I really enjoyed the black and white footage you used in the film. How does the starkness of black and white help you tell this story?

Sasha Rubanov in How to Make a Bomb by Shakti Bhagchandani

Curiously, all my work thus far has been black and white. Even when I was directing theatre, my sets and costumes were black, white, and grey. Many years ago, after watching one of my plays, my boss asked me if I was colorblind. I thought it was absurd to suggest that, but then when I tried to renew my driver’s license, I failed the color blindness test! It turns out that I am mildly colorblind. I wonder if this why I feel safer in greyscale. Perhaps I don’t trust my eyes and worry that I am not seeing the world as it is. I think this may have something to do with why the film is black and white, but I also feel it works well for this story because it contains the world in a time capsule, where everyone looks back but never forward, everything stays the same, and the day repeats over and over again.

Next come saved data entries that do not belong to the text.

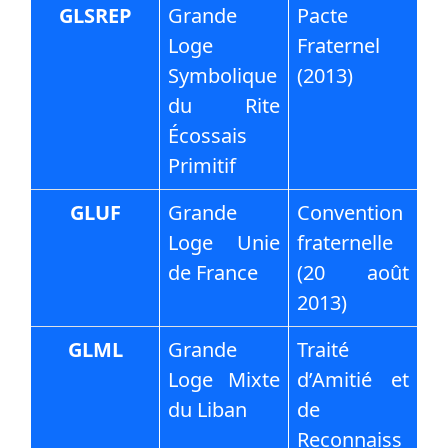
GLSREP
Grande
Pacte
Loge
Fraternel
Symbolique
(2013)
du Rite
Écossais
Primitif
GLUF
Grande
Convention
Loge Unie
fraternelle
de France
(20 août
2013)
GLML
Grande
Traité
Loge Mixte
d’Amitié et
du Liban
de
Reconnaiss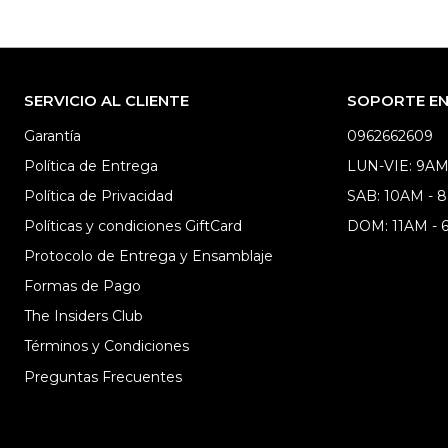
SERVICIO AL CLIENTE
SOPORTE EN 
Garantía
0962662609
Política de Entrega
LUN-VIE: 9AM
Política de Privacidad
SAB: 10AM - 
Políticas y condiciones GiftCard
DOM: 11AM -
Protocolo de Entrega y Ensamblaje
Formas de Pago
The Insiders Club
Términos y Condiciones
Preguntas Frecuentes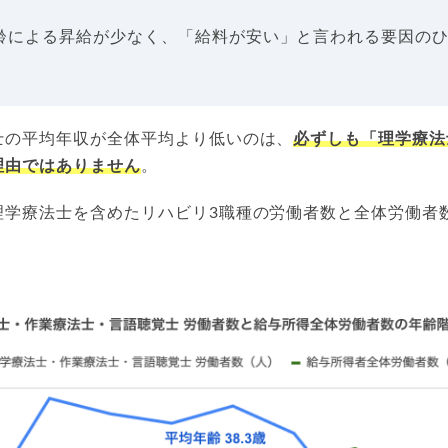
齢による昇給が少なく、「給料が安い」と言われる要因の
士の平均年収が全体平均より低いのは、
必ずしも「理学療法
理由ではありません
。
理学療法士を含めたリハビリ3職種の労働者数と全体労働者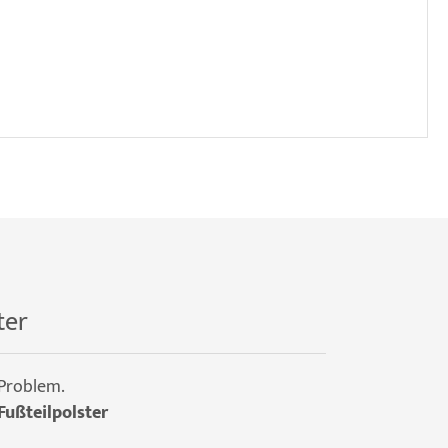
ter
 Problem.
Fußteilpolster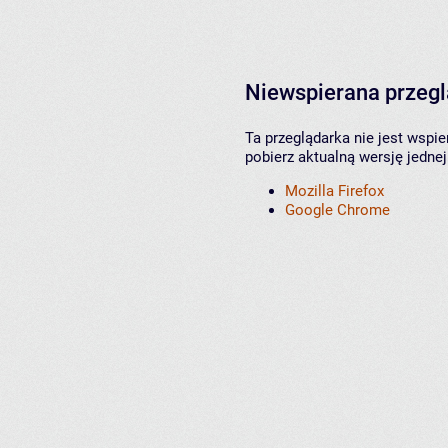
Niewspierana przeg
Ta przeglądarka nie jest wspi
pobierz aktualną wersję jednej
Mozilla Firefox
Google Chrome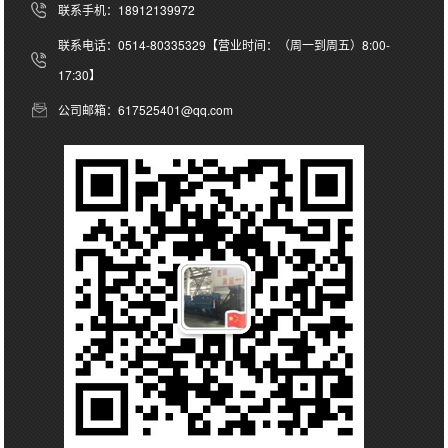
联系手机：18912139972
联系电话：0514-80335329【营业时间：（周一到周五）8:00-
17:30】
公司邮箱：617525401@qq.com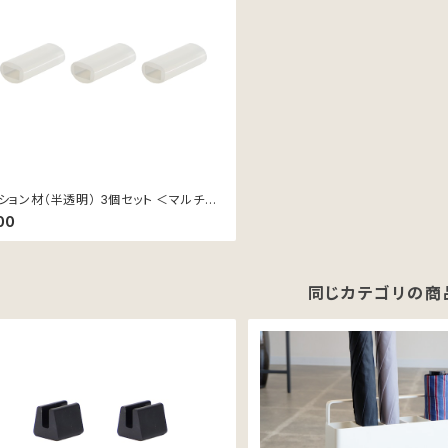
ション材（半透明） 3個セット ＜マルチド
ヤースタンド・ポリ袋ホルダー対応＞
00
同じカテゴリの商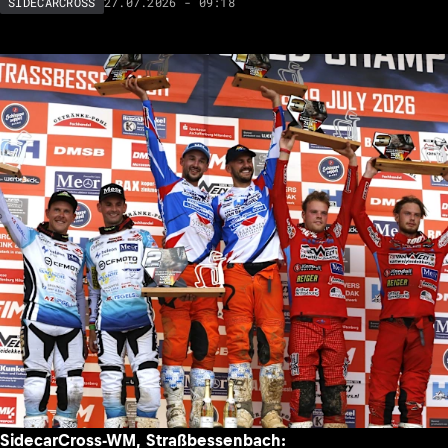
27.07.2026 - 09:18
SIDECARCROSS
SidecarCross-WM, Straßbessenbach:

Do you have any new projects in the works? Where can we see your work right now?

I recently co-wrote a short film with my partner Sean Robert Dunn, supported by the Scottish Film and Talent Network. We are in post-production now, and I’m so excited about the film’s future. I’m also developing my feature screenplay, a film that confronts the women’s issues that have meant the most to me and have framed all my work thus far. My most recent film, How to Make a Bomb in the Kitchen of Your Mom, will be up on Vimeo soon, but in the meantime you can have a look at my projects on my website.